Fortunately, I would learn over the weeks how to construct my own interview and do so appropriately. I took time to incorporate my own style and knowledge with the information being taught to me by a variety of physicians with years of experience. I learned that you might know everything there is to know in a book for a test, yet if you are not able to apply that information and work with other people outside your desk at home, then that knowledge is useless. I realized that it takes time speaking, examining, and listening to many patients in order to develop the needed skills to treat people on your own one day. I was told by a mentor during my first two years of school to “put your hands on as many patients as possible,” and I could not agree more after completing my first rotation in Family Medicine. In order for doctors to connect with people, they need to be able to do more than just read a set of lab results and come up with a diagnosis and treatment plan. Good medicine requires physicians to spend the necessary time listening to a patient’s story along with time also spent listening to their hearts, lungs, and performing other necessary pertinent examinations. I have been told and come to learn that, “nothing can replace a good history and physical.”

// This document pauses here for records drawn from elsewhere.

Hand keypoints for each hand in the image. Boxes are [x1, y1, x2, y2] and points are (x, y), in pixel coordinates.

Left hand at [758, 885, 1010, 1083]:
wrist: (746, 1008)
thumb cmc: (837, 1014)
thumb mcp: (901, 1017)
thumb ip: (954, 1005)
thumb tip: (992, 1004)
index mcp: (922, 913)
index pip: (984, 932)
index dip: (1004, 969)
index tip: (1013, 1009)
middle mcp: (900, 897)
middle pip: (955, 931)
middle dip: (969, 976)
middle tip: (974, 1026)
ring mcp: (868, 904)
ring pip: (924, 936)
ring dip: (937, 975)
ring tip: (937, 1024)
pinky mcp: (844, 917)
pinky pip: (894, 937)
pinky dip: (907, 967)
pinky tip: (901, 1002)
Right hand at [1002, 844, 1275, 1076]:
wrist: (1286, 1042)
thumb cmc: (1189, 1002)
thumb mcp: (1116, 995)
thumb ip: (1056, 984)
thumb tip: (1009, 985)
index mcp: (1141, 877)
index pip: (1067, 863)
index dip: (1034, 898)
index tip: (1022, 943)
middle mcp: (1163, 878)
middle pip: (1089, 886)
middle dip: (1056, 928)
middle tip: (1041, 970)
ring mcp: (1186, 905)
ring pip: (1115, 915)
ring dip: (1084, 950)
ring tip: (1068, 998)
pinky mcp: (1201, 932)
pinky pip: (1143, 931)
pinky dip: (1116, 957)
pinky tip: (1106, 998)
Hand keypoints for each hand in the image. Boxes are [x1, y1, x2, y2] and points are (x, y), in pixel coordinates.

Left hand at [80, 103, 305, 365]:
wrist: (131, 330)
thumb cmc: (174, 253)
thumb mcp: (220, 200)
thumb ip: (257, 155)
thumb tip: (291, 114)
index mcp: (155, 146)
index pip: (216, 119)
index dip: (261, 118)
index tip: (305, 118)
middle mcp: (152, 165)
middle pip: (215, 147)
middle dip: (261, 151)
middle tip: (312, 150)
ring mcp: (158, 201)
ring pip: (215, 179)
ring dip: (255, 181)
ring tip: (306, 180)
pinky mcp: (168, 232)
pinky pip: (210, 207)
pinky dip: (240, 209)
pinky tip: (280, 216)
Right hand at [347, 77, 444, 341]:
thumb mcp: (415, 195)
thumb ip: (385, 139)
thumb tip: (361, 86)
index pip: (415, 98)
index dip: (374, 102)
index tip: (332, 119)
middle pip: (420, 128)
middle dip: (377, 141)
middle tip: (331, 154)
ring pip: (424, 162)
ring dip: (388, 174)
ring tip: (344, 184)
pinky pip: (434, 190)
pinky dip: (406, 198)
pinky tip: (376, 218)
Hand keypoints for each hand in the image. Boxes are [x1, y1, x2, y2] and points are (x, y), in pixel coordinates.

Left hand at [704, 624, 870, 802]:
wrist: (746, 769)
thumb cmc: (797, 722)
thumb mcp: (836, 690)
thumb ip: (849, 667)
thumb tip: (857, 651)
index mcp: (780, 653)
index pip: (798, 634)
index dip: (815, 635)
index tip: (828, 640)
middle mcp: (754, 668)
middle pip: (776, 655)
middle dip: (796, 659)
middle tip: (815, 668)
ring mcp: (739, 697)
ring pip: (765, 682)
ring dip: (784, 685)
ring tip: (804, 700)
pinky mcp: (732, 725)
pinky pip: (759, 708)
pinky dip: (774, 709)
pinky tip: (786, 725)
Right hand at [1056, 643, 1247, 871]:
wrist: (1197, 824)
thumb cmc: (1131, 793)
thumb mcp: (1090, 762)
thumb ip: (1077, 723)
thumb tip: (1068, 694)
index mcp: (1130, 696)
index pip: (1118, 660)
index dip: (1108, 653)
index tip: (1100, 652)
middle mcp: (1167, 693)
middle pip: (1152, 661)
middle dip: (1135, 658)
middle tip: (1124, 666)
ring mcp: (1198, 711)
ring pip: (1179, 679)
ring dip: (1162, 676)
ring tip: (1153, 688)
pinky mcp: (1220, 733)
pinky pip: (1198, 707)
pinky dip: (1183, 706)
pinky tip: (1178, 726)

During my family medicine rotation, I had the opportunity to perform injections, listen to abnormal heart rhythms, and even spend time holding patients’ hands as they expressed difficult emotional problems at home. One of the most powerful moments that I witnessed was when an older woman came to see the physician I was working with for her annual exam. The interview was going along smoothly and appeared to be just another routine visit. But then the doctor asked her how her sick husband had been doing lately with his health. After several more questions had gone by, the patient burst into tears from how concerned she was for him. At that moment, the doctor put down the stethoscope, and embraced this woman and held her for what seemed like several minutes and said nothing at all. I found myself becoming emotional as well, and I realized that my doctor’s ability to listen and give a hug was just as powerful as any medication. This was good medicine.
I learned a great deal during my six weeks in primary care. I studied all the necessary guidelines needed for lifelong prevention of disease, treatment for such things as diabetes and hypertension, and improved my cognitive ability to broaden my “differential diagnosis” and treatment options for patients. I am thankful to have witnessed compassionate medicine being practiced in my community by family health care providers at the front lines of disease prevention, treatment and management. I remember asking one of the doctors I worked with how many patients he sees and treats on an annual basis, and he replied “in the thousands.” I hope that I too, one day, am able to be able to say the same.
I was born and raised in Nashville, Tennessee before heading to Furman University for my undergraduate studies. Football brought me to South Carolina, and I participated on the varsity team for a little over a year before deciding to focus more of my time on my studies and community involvement. I graduated Furman in May 2014 with a degree in Religion, and I believe that my background allows for a unique perspective into the lives of patients. I have been wanting to practice medicine since my youth, and I am grateful for the opportunity given to me by the USC School of Medicine Greenville to pursue that dream.